Phases and Warning Signs of Relapse
  • Return of Denial. Becomes unable to recognize and honestly tell others what he or she is thinking or feeling.

  • Avoidance and Defensiveness. Doesn't want to think about anything that will cause painful feelings to come back, so avoids anything or anybody that will force an honest look at self. Defensive when asked directly about well-being.

  • Crisis Building. Begins experiencing life problems caused by denying feelings, isolating self, and neglecting recovery. Wants to solve the problems and works hard at it, but new problems pop up to replace every problem that is solved.

  • Immobilization. Totally unable to initiate action; goes through the motions of living but is controlled by life rather than controlling life.

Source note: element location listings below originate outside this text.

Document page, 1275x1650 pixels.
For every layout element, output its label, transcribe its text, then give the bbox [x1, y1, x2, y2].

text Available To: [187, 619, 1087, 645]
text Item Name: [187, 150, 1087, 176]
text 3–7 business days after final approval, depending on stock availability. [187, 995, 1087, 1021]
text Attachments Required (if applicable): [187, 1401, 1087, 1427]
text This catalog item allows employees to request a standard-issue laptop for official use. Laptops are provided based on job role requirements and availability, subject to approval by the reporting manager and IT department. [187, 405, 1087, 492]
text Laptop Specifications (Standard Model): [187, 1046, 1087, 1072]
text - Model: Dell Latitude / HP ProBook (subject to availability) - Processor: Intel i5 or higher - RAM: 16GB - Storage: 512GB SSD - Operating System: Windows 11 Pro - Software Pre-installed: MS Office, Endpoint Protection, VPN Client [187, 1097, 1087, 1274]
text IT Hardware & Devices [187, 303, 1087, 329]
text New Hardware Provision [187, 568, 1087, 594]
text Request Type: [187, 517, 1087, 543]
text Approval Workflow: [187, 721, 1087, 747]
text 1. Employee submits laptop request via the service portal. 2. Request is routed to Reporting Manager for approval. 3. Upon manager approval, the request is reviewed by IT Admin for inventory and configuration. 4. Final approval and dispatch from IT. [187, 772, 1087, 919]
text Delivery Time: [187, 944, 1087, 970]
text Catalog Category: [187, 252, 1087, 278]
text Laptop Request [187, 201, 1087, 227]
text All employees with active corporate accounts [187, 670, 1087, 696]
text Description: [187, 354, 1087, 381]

  • Confusion and Overreaction. Can't think clearly, upset with self and those around her, irritable, overreacts to small things.

  • Depression. Depression so severe and persistent that it cannot be ignored or hidden from others. Difficulty keeping normal routines. Thoughts of suicide, drinking, or drug use as a way to end the depression.

  • Behavioral Loss of Control. Unable to control or regulate behavior and daily schedule. Heavy denial and no full awareness of being out of control. Life becomes chaotic and problems are created in all areas.

  • Recognition of Loss Control. Denial breaks and suddenly he recognizes how severe the problems are, how unmanageable life has become, and how little power and control he has to solve the problems. Awareness is extremely painful and frightening. Has become so isolated that it seems that there is no one to turn to for help.

  • Option Reduction. Feels trapped by pain and inability to manage life. Seems to be only three ways out--insanity, suicide, or drug use. No longer believes anyone or anything can help.

  • Relapse Episode. Begins to use again, struggling to control or regain abstinence. Shame and guilt when the attempt fails. Eventually all control is gone and serious bio-psycho-social problems develop and continue to progress.